# [ABOUT THIS EXERCISE]
In the entries below, every line that contains "more" must be located and copied.

Top of STORED DATA

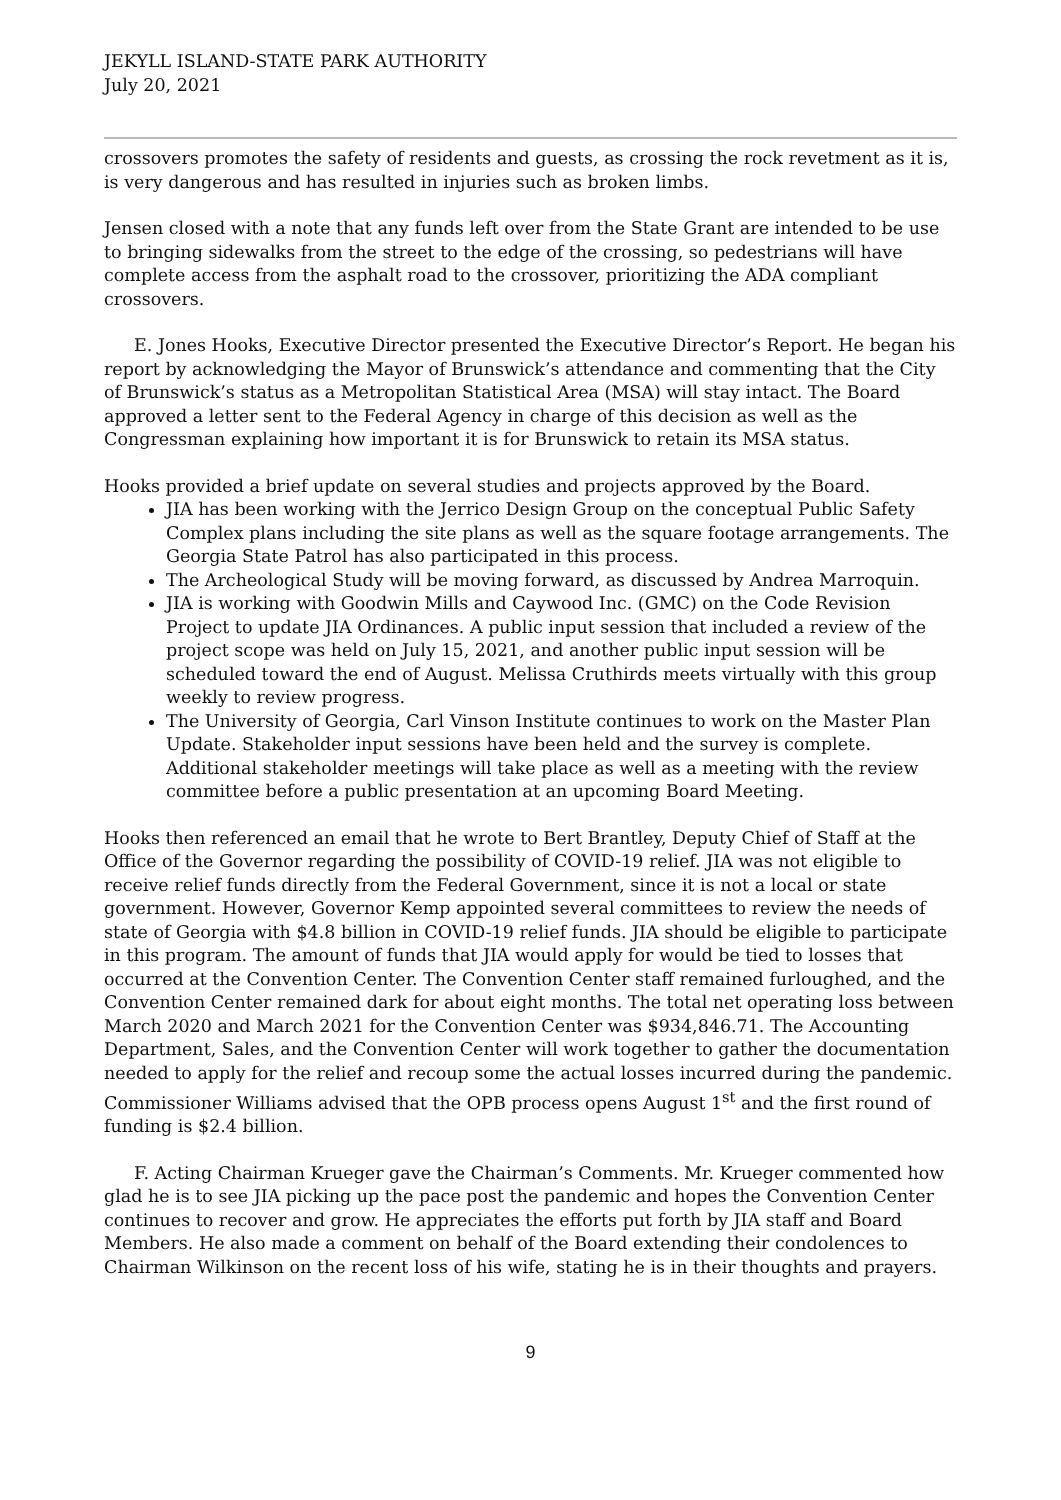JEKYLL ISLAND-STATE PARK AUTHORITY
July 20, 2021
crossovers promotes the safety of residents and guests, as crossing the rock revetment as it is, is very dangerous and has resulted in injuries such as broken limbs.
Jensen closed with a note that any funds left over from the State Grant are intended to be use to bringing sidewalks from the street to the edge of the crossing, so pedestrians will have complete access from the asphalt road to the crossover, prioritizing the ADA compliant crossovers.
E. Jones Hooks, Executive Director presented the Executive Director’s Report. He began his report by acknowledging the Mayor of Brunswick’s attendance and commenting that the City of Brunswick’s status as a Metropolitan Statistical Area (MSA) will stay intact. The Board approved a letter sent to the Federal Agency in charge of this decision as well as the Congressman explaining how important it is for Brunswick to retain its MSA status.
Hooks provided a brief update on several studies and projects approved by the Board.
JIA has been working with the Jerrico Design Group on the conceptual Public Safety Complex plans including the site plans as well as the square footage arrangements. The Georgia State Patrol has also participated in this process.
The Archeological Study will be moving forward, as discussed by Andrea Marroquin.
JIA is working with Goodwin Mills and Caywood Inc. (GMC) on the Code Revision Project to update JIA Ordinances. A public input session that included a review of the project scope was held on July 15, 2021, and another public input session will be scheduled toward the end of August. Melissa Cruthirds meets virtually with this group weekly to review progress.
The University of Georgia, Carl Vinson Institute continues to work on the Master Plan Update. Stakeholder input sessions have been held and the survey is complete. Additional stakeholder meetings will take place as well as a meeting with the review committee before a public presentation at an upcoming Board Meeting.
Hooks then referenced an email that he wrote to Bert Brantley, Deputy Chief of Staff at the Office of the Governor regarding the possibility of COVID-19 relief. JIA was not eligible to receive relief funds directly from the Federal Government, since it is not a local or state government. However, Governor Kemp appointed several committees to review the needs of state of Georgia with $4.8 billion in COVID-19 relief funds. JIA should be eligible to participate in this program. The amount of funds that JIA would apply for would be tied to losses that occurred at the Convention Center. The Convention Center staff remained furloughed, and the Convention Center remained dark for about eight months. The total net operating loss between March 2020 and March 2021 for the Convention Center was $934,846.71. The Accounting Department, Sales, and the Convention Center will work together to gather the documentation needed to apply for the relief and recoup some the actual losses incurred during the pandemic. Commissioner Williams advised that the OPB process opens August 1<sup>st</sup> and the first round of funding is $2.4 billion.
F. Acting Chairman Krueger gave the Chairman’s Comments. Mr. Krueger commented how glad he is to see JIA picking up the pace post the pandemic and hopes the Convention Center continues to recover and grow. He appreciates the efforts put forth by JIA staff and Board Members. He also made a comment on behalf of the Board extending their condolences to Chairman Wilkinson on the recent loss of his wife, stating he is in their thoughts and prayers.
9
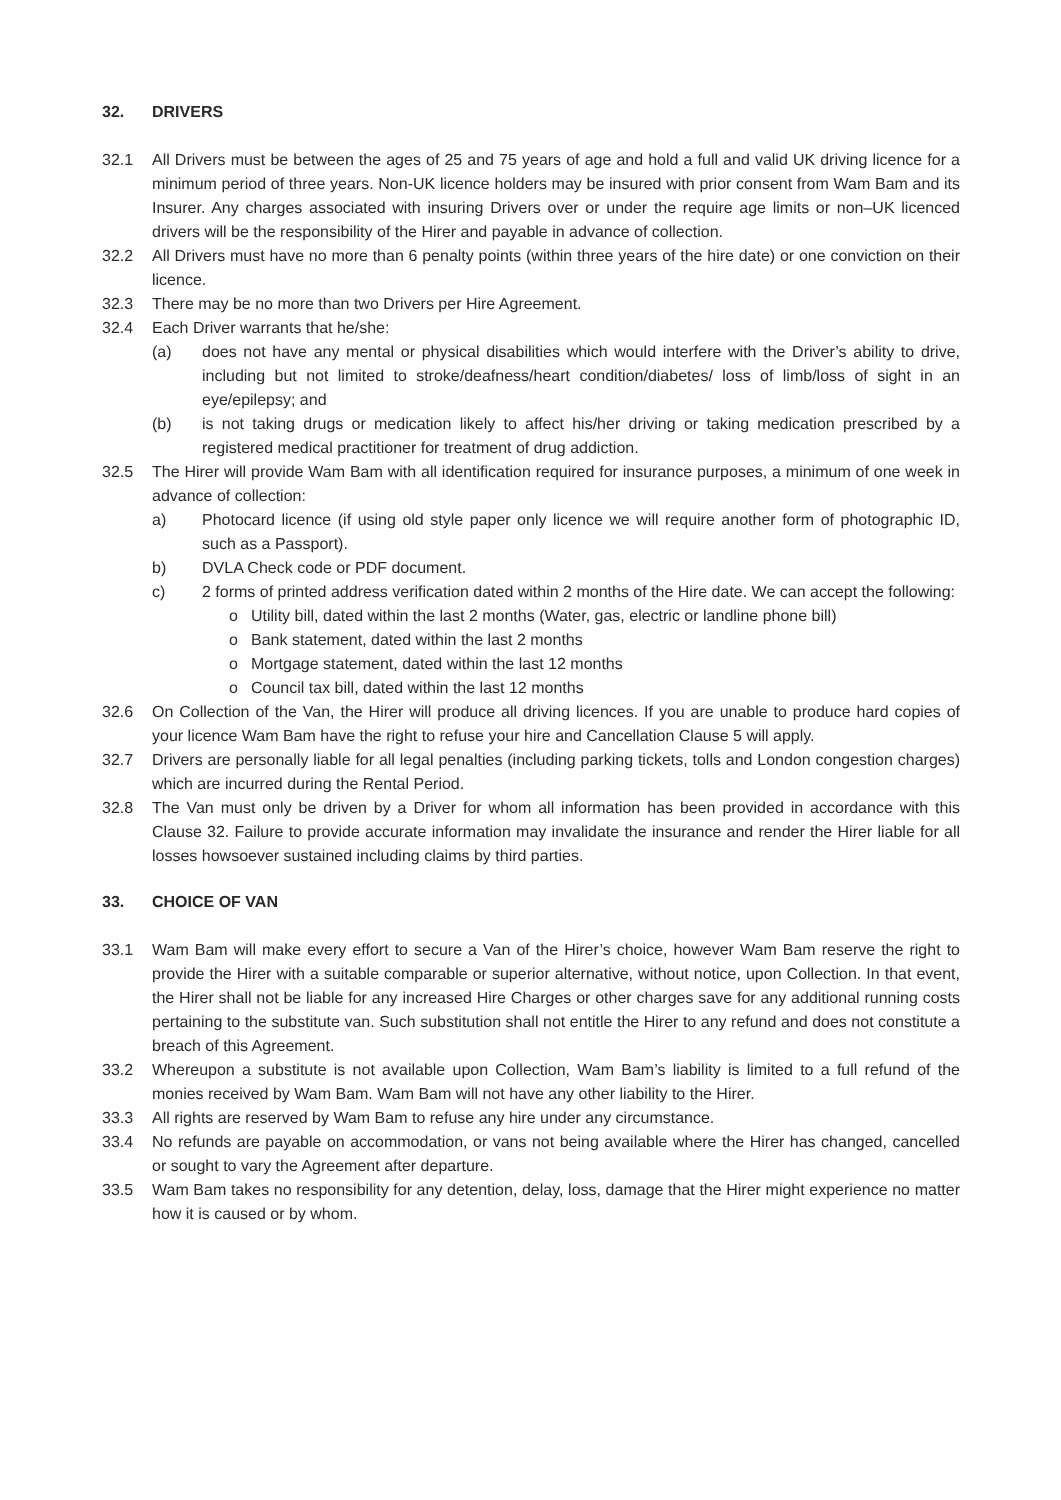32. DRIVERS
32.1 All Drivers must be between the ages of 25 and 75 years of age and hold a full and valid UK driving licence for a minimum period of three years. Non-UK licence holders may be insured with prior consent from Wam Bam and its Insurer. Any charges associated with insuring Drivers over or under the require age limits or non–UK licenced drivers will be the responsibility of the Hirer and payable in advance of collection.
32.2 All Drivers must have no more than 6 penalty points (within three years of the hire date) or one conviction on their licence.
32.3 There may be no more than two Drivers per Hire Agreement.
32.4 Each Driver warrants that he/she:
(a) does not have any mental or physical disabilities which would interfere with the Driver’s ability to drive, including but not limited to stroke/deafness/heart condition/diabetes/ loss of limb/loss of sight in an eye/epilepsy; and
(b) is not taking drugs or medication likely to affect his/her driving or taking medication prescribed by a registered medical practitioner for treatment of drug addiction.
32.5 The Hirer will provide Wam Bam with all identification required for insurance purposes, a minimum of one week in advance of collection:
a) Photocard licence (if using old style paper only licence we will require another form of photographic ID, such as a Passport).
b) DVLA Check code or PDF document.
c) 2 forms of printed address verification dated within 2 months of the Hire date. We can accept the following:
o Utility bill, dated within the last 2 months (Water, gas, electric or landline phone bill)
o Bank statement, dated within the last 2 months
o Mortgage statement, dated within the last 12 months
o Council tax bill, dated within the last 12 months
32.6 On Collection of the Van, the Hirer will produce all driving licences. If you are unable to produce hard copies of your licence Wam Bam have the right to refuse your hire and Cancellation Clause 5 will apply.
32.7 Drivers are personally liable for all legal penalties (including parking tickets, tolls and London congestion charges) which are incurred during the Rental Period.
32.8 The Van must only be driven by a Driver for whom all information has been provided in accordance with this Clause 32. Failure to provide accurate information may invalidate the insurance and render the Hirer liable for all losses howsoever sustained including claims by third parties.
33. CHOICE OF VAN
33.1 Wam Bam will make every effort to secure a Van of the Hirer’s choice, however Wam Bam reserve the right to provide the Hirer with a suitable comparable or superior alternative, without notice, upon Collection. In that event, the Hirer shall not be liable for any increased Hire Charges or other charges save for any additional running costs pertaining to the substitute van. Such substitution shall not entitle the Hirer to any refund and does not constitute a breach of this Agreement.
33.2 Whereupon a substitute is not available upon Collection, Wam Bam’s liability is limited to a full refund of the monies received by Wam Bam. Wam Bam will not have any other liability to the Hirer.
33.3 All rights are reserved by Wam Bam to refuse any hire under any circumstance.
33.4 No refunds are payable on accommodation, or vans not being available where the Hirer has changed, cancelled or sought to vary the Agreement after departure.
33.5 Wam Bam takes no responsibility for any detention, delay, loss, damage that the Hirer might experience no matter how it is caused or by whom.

Bottom of STORED DATA

# [SOLUTION FOR THIS PROBLEM]
32.2 All Drivers must have no more than 6 penalty points (within three years of the hire date) or one conviction on their licence.
32.3 There may be no more than two Drivers per Hire Agreement.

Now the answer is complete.